Self hosting in 2022 is not exactly a walk in the park. Besides the obvious security risks of data loss/theft through exploits, you also have a challenge making anything as redundant as a cloud service.
Most major cloud services offer multi geographical redundancy, meaning if one data center completely vanishes (like the OVH fire), your data is safe in another data center, and hastily restoring redundancy to yet another data center.
You get versioning as well, i.e. OneDrive offers unlimited versions for 30 days, allowing you to roll back your entire account to a date 30 days in the past in case of malware attacks.
Add to that redundant hardware, power, internet, spare parts, physical access control, fire prevention and more.
On the other side of the fence, we have that old gaming PC that has been repurposed as a "home server", running Unraid, or slightly better TrueNAS in Raid-Z1, and not a backup in sight because "raid". Furthermore it probably hasn't been patched in months unless it defaults to auto updating.

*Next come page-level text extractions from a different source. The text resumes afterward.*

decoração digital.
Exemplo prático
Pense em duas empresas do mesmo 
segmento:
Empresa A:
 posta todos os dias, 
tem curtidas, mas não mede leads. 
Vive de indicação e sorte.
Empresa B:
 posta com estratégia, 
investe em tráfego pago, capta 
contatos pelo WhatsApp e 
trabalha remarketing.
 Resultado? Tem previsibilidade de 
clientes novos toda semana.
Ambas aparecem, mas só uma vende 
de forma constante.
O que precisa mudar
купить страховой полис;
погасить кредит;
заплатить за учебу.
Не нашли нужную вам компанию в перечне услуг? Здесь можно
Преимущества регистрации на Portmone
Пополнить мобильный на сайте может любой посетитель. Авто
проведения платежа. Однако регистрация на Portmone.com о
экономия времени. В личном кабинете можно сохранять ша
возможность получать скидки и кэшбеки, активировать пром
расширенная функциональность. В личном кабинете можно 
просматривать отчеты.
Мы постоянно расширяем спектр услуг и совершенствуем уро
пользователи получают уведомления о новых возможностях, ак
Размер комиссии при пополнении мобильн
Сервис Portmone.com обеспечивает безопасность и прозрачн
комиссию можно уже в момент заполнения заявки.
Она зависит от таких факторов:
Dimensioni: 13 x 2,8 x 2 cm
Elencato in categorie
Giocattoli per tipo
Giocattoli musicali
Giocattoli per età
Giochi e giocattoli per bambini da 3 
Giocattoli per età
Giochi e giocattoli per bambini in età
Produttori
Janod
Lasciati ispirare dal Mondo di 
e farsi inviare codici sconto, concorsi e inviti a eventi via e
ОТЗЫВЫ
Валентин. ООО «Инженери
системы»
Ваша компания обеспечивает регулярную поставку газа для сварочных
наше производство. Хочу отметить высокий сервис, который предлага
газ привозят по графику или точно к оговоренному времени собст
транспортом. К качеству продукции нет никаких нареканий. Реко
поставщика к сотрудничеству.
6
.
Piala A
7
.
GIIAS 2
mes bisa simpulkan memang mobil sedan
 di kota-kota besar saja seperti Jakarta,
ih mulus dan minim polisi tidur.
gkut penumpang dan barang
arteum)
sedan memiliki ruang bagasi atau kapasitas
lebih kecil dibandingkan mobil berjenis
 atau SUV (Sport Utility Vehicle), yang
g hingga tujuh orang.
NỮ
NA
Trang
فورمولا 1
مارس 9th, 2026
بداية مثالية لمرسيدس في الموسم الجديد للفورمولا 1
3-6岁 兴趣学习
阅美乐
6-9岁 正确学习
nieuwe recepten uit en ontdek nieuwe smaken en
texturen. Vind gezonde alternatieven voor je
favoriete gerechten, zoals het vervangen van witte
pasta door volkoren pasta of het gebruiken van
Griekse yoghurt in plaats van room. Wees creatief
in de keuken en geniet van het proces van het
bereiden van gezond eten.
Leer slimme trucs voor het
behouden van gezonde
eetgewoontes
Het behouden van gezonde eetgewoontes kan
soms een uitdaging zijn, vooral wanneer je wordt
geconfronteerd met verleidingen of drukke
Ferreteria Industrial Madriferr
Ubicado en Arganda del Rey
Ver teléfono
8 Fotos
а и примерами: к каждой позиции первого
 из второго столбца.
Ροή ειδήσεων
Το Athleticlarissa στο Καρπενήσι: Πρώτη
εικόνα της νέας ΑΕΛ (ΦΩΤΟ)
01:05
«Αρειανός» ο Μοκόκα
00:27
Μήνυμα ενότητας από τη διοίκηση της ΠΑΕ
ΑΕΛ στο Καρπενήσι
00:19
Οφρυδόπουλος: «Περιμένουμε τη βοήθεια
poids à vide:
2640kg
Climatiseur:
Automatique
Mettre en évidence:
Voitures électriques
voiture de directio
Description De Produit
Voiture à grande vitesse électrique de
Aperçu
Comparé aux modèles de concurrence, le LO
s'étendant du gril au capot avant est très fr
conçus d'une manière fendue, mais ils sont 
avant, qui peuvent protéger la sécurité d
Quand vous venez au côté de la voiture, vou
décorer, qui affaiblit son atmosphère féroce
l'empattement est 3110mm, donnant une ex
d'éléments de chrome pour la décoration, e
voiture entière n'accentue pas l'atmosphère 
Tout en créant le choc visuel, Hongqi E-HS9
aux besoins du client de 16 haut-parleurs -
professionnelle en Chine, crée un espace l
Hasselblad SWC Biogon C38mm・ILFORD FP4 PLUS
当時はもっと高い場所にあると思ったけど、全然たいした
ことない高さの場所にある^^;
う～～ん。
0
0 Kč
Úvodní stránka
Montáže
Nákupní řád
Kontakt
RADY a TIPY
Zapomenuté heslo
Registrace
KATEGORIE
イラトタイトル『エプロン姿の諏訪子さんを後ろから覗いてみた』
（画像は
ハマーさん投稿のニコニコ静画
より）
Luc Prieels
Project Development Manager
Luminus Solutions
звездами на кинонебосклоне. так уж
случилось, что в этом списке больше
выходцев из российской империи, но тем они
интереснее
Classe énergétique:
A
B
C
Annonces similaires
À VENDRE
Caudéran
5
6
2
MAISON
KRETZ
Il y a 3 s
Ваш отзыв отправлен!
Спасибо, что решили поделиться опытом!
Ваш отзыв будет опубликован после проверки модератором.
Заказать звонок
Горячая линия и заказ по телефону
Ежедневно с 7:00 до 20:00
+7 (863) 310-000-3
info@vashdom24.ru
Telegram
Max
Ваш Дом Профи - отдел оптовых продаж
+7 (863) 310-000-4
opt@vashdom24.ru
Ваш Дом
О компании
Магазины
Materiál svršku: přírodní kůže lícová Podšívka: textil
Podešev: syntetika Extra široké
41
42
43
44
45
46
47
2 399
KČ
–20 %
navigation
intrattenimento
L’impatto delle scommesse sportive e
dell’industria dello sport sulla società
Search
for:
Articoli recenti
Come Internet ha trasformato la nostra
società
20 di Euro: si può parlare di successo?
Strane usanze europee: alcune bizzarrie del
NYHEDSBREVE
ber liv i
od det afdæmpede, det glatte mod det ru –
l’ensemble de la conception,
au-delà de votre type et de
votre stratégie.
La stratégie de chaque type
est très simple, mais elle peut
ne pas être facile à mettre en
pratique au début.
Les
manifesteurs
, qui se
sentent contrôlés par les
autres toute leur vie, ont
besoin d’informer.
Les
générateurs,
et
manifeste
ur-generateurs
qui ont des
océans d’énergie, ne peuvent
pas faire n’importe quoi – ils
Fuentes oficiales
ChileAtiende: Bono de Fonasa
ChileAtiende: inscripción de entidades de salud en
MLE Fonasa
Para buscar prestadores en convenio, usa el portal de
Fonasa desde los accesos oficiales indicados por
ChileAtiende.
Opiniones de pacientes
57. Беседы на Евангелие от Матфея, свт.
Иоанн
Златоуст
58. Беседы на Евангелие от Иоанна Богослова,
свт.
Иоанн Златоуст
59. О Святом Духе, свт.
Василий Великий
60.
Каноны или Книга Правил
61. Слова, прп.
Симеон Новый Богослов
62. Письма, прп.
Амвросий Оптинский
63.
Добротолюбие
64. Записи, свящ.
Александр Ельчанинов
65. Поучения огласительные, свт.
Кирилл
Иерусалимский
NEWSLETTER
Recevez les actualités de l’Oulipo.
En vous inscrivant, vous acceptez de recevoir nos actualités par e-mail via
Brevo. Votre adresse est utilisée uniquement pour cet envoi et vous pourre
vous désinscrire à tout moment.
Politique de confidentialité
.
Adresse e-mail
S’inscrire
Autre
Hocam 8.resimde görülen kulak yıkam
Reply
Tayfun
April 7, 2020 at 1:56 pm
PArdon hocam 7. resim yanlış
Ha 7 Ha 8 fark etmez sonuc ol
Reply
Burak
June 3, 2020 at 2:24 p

I'm well aware that there are people that are serious about self hosting (i used to be one), but the above repurposed gaming PC is what you'll get in A LOT of the cases.
And to top it all off, with electricity prices in Europe as they are right now, the cloud is cheaper than running your own hardware, except of course for multi TB storage. A 4 bay Synology consuming 45W costs about €18/month in electricity alone, and a 60W server costs €23.5/month.